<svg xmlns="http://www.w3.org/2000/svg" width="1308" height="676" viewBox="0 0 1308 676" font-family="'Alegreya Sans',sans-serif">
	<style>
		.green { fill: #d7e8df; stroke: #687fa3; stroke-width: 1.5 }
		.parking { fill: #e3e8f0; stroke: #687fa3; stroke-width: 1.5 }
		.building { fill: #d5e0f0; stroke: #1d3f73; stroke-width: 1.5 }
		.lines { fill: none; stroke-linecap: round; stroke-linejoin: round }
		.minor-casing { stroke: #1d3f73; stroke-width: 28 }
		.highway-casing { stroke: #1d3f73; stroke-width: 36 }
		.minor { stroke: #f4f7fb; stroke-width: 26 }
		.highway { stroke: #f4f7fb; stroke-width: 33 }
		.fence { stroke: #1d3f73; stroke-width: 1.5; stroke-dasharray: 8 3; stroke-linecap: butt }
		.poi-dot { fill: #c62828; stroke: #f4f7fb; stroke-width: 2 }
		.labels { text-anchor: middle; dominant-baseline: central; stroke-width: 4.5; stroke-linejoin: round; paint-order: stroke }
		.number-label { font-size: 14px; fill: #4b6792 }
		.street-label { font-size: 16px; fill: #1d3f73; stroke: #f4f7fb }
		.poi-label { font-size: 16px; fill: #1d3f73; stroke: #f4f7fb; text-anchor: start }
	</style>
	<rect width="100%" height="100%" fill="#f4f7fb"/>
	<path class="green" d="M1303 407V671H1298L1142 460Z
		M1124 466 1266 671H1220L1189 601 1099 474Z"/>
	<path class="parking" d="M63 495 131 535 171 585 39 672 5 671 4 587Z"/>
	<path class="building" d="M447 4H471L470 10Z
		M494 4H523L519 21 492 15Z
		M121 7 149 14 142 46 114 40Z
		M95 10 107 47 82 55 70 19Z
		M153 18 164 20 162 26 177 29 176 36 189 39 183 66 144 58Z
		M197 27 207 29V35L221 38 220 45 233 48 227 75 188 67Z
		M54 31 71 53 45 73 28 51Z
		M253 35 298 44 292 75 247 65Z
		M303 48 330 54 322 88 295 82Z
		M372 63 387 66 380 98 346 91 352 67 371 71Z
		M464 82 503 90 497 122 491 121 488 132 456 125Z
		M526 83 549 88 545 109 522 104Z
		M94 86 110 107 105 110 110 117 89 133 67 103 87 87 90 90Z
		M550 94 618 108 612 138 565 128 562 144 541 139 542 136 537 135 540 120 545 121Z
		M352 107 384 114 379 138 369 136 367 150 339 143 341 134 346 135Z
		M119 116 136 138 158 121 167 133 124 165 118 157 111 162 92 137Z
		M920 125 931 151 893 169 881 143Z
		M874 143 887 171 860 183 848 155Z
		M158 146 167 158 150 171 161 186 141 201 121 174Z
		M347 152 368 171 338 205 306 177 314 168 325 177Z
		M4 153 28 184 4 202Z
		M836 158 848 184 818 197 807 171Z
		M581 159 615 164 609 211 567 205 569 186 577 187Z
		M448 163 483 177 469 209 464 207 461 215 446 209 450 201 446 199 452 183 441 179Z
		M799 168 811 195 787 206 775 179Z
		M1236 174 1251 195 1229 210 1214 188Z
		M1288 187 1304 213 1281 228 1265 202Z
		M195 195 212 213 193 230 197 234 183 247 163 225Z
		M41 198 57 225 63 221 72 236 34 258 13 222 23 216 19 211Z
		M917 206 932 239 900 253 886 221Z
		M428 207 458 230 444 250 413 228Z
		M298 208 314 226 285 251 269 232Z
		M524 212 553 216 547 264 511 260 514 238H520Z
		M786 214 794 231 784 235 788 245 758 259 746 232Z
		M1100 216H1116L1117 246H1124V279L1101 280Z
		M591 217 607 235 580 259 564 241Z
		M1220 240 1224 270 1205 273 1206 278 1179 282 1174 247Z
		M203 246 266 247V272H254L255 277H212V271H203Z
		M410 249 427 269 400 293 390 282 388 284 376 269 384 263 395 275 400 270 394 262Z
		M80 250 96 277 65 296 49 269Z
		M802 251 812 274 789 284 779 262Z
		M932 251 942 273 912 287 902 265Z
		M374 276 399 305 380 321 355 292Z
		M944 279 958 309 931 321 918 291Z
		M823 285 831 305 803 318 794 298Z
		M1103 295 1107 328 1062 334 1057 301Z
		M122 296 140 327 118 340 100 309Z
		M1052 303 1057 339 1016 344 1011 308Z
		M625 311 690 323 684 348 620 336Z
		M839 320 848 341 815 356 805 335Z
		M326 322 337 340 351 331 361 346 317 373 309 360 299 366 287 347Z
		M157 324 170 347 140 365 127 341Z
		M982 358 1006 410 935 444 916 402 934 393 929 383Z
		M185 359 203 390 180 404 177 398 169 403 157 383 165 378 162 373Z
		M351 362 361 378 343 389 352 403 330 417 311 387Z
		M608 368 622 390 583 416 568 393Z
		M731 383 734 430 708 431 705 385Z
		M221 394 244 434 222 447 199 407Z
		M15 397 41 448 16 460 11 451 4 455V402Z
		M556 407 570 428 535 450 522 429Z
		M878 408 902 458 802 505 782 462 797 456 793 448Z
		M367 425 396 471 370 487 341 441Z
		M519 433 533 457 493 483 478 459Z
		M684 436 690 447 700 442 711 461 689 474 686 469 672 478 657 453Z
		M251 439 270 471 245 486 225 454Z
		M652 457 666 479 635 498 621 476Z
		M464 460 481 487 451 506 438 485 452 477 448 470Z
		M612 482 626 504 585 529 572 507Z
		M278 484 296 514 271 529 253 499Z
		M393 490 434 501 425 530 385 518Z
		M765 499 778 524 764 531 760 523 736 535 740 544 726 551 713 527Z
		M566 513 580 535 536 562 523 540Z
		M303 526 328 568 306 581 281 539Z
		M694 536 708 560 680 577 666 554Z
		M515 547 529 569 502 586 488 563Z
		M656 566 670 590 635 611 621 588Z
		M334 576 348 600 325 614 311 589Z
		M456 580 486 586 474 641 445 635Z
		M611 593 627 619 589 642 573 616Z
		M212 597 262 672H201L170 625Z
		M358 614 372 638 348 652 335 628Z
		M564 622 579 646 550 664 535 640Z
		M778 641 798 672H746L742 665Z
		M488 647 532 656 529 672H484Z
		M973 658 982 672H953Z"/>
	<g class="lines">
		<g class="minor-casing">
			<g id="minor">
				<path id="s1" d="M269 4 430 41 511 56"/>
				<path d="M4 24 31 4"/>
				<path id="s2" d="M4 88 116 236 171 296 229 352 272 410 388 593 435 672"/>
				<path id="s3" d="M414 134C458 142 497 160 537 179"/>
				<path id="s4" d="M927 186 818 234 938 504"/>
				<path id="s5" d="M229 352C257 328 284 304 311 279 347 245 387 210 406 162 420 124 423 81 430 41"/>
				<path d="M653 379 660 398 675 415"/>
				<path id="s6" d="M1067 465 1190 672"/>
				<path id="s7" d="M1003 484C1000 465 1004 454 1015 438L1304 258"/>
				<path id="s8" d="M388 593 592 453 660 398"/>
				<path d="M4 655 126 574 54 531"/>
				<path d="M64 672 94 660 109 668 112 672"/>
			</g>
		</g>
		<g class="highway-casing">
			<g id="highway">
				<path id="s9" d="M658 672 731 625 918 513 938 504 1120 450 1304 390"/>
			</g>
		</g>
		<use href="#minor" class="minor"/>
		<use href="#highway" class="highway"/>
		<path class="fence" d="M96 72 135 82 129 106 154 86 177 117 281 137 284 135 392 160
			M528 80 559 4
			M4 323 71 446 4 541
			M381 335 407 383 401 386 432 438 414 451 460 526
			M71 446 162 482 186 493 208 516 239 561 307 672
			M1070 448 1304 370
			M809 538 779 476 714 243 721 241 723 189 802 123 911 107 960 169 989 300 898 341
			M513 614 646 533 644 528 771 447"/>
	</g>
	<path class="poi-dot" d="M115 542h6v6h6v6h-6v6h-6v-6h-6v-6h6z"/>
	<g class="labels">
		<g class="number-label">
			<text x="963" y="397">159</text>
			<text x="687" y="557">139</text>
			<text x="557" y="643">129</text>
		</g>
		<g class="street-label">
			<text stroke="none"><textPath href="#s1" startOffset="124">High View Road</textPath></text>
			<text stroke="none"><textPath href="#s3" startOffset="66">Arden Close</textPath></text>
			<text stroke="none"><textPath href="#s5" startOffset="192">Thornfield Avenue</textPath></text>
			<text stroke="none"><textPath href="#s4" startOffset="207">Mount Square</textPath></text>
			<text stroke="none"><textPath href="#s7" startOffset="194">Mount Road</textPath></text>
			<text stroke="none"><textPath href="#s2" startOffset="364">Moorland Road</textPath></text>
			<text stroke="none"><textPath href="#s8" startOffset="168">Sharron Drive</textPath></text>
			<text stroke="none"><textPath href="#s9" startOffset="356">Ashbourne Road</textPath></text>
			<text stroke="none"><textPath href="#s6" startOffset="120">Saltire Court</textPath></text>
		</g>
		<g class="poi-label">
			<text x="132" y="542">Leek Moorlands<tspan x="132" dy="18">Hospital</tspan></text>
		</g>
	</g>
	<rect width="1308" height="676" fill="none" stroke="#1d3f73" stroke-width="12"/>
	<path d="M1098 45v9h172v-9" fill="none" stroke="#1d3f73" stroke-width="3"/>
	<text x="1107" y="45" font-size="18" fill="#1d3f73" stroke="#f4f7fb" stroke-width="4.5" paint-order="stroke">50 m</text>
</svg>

───

Wherever the string "lines" occurs in the listing, return the line it sits on.

**The answer:**
		.lines { fill: none; stroke-linecap: round; stroke-linejoin: round }
	<g class="lines">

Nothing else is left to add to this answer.